══ Teks yang Ditampilkan
MerahPutih.com - Pelatih Timnas Vietnam, Kim Sang-sik akui skuad asuhan memikul bebal di ASEAN Championship 2026 atau sebelumnya dikenal Piala AFF. Hal ini tidak lepas status mereka sebagai juara bertahan.
Ini seperti disampaikan Kim Sang-sik dalam konferensi pers jelang laga pertama Grup A ASEAN Championship 2026 melawan Timor Leste. Laga tandang digelar di Stadion Chonburi, Thailand, Jumat, 24 Juli malam.
“Memang benar kami memenangkan turnamen sebelumnya, jadi akan ada tekanan tertentu. Ini jelas bukan turnamen yang mudah,” jelas Kim Sang-sik dikutip dari laman VFF.
Namun, Kim Sang-sik yakin skuad asuhan bisa melewati setiap tantangan.
Baca juga:
Namun, di samping tekanan, kami juga memiliki kepercayaan diri. Para pemain memahami nilai kejuaraan dan akan berjuang untuk mempertahankan gelar. Kami akan mempersiapkan diri dengan baik untuk setiap pertandingan dan berusaha untuk menampilkan performa terbaik kami sepanjang turnamen,
tegas Kim Sang-sik.
════
Lanjutkan berita tentang Kim Sang-sik dan Timnas Vietnam menjelang ASEAN Championship 2026, dimulai setelah kalimat terakhirnya.
══ Data Materi
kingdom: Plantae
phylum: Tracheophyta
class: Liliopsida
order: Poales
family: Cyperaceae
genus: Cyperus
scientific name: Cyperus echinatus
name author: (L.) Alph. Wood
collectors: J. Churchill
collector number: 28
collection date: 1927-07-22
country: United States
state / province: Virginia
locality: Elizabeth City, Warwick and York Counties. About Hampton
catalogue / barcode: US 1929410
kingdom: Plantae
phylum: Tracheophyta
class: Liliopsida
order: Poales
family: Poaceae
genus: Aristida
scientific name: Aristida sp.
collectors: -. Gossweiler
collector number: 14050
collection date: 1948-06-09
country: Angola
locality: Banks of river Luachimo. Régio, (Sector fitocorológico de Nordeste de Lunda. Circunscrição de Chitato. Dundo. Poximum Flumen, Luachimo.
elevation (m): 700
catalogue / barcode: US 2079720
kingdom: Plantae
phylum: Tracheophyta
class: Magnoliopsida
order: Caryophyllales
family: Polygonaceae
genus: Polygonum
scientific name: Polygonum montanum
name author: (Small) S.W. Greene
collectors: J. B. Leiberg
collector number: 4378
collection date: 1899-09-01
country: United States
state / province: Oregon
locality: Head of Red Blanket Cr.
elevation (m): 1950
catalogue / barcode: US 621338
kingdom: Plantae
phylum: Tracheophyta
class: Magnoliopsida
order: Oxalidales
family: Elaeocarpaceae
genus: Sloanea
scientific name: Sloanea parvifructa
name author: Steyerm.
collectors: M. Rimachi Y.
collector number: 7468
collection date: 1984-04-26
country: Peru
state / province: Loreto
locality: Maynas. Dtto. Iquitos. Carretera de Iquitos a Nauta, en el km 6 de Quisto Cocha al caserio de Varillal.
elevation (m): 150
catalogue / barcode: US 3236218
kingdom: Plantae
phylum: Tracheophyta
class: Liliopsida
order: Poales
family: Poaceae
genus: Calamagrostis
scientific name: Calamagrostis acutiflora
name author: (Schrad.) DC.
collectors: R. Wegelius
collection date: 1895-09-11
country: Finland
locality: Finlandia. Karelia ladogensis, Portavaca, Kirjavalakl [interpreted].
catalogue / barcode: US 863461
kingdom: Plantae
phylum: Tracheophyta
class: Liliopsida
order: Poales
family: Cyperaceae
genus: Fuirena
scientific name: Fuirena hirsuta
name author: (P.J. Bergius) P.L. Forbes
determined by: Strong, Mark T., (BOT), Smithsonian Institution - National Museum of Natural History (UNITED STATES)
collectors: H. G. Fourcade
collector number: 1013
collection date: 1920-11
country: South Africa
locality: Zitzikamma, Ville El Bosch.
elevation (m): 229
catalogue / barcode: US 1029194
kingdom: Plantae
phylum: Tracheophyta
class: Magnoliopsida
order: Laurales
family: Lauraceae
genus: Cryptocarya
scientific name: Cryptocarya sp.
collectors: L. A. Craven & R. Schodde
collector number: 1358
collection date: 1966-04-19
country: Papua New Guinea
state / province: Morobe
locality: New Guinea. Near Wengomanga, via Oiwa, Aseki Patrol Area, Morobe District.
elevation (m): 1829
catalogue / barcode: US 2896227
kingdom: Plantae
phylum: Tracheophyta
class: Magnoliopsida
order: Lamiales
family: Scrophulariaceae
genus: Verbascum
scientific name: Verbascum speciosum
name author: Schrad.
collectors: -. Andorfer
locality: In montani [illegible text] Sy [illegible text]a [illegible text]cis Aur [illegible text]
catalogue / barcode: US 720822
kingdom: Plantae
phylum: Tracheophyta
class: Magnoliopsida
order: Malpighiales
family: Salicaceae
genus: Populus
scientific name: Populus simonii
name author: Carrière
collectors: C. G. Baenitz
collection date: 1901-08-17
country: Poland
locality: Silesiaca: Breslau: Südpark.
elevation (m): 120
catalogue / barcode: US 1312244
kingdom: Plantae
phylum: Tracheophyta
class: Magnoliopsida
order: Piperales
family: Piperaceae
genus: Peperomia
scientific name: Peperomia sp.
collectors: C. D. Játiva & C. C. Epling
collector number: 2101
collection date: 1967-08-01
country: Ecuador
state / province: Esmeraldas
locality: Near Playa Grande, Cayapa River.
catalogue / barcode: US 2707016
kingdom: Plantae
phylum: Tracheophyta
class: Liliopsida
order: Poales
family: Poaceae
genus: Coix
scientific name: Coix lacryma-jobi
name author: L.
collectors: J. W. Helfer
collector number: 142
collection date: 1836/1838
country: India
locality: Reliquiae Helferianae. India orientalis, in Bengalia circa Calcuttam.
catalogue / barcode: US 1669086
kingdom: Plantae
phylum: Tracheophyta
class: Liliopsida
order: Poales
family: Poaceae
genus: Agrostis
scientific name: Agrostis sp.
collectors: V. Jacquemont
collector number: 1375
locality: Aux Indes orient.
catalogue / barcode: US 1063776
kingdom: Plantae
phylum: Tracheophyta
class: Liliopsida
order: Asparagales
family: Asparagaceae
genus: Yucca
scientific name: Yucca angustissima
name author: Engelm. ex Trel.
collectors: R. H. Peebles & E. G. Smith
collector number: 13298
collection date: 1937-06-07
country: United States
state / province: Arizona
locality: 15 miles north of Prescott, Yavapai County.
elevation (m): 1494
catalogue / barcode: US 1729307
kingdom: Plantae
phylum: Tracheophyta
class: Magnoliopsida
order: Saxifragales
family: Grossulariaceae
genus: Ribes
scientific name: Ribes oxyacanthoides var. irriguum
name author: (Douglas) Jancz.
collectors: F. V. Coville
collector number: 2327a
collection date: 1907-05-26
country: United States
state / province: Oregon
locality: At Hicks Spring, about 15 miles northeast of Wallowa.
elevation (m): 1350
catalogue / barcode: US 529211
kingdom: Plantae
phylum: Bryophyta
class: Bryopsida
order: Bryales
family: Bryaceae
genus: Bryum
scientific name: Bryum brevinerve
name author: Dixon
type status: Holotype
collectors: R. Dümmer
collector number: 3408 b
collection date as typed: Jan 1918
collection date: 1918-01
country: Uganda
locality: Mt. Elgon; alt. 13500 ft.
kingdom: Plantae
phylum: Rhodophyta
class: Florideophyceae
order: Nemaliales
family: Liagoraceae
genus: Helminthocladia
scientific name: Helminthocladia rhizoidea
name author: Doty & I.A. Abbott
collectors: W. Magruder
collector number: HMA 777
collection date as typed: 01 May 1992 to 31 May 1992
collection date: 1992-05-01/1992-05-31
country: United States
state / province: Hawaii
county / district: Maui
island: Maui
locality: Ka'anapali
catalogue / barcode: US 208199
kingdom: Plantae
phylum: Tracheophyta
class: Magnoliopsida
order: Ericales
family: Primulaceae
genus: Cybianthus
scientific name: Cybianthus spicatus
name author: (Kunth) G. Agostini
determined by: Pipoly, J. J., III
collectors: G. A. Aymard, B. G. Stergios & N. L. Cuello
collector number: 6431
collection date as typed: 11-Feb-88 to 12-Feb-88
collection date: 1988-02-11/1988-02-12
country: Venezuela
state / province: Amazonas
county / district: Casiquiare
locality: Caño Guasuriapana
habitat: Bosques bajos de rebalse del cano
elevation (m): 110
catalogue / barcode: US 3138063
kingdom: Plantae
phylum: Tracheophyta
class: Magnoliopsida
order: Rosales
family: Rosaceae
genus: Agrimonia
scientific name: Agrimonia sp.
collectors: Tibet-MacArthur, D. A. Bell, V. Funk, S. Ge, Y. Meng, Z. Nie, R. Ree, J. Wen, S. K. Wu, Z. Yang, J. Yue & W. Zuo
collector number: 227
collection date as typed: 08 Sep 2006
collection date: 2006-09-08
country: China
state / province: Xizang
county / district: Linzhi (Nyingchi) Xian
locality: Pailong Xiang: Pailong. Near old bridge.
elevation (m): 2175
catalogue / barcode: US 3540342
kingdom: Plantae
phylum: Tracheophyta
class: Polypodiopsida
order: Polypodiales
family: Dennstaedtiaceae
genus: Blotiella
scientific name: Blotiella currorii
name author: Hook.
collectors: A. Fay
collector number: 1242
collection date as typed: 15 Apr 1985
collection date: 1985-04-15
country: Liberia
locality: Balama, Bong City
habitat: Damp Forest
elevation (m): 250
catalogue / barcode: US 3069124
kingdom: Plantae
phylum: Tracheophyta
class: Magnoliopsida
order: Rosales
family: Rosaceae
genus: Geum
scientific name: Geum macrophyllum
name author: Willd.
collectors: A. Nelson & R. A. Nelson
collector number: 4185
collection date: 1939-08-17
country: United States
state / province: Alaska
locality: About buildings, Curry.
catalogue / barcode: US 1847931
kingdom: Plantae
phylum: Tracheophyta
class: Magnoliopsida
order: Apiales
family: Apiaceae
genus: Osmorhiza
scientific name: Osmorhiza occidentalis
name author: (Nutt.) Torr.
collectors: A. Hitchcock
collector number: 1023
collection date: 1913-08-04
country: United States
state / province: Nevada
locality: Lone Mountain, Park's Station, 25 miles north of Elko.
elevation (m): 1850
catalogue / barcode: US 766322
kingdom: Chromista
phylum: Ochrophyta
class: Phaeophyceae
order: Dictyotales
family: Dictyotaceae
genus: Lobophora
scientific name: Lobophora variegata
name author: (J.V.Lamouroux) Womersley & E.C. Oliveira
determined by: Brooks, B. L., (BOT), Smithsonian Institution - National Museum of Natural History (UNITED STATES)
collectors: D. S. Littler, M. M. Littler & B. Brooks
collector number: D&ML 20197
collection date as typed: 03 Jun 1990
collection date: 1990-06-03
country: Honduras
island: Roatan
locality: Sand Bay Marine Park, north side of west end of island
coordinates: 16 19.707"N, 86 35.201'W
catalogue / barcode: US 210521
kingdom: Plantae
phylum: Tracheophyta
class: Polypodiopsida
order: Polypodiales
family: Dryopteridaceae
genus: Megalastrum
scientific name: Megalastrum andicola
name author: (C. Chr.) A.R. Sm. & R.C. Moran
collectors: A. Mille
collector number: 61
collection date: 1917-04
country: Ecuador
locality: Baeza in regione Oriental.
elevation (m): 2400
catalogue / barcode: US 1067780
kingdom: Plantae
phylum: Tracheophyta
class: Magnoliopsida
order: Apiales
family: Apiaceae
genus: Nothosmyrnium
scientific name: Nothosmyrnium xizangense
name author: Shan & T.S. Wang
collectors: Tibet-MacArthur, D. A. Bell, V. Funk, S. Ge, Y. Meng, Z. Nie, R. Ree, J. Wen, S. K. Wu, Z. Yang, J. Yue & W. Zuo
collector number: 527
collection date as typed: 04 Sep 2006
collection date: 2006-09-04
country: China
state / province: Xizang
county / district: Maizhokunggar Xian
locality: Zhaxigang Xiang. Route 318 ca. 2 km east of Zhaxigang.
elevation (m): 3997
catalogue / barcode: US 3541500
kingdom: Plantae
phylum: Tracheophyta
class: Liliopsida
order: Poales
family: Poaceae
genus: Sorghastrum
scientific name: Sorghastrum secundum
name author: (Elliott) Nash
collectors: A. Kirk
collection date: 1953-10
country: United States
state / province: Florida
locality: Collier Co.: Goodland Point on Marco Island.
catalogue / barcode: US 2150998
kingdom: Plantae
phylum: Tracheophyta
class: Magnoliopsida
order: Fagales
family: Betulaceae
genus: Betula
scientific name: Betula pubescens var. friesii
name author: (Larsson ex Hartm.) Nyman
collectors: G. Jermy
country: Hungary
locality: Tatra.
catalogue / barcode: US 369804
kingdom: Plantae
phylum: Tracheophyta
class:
════
-- Jawaban di Bawah --
Vietnam Siap Maksimalkan Kelemahan Timor Leste
Termasuk saat melawan Timor Leste. Dengan sejumlah pemain muda yang dimiliki, ia percaya tim tampil penuh energi.
“Kami telah mempelajari Timor Leste dengan cermat. Kali ini, tim Vietnam memiliki banyak pemain muda yang akan membawa energi positif dan akan menjalankan rencana taktis yang telah kami siapkan. Kami juga telah menganalisis kelemahan lawan dan akan mencoba memanfaatkannya untuk mendapatkan awal yang baik.”
Setelah melawan Timor Leste di Stadion Chonburi, Golden Star Warriors menggelar laga kandang melawan Singapura di Stadion My Dinh Hanoi pada 31 Juli, sebelum bersua Indonesia di Stadion Pakansari Kabupaten Bogor 3 Agustus.
Kamboja menjadi lawan terakhir juara bertahan ASEAN Championship itu di partai kandang pada 7 Agustus.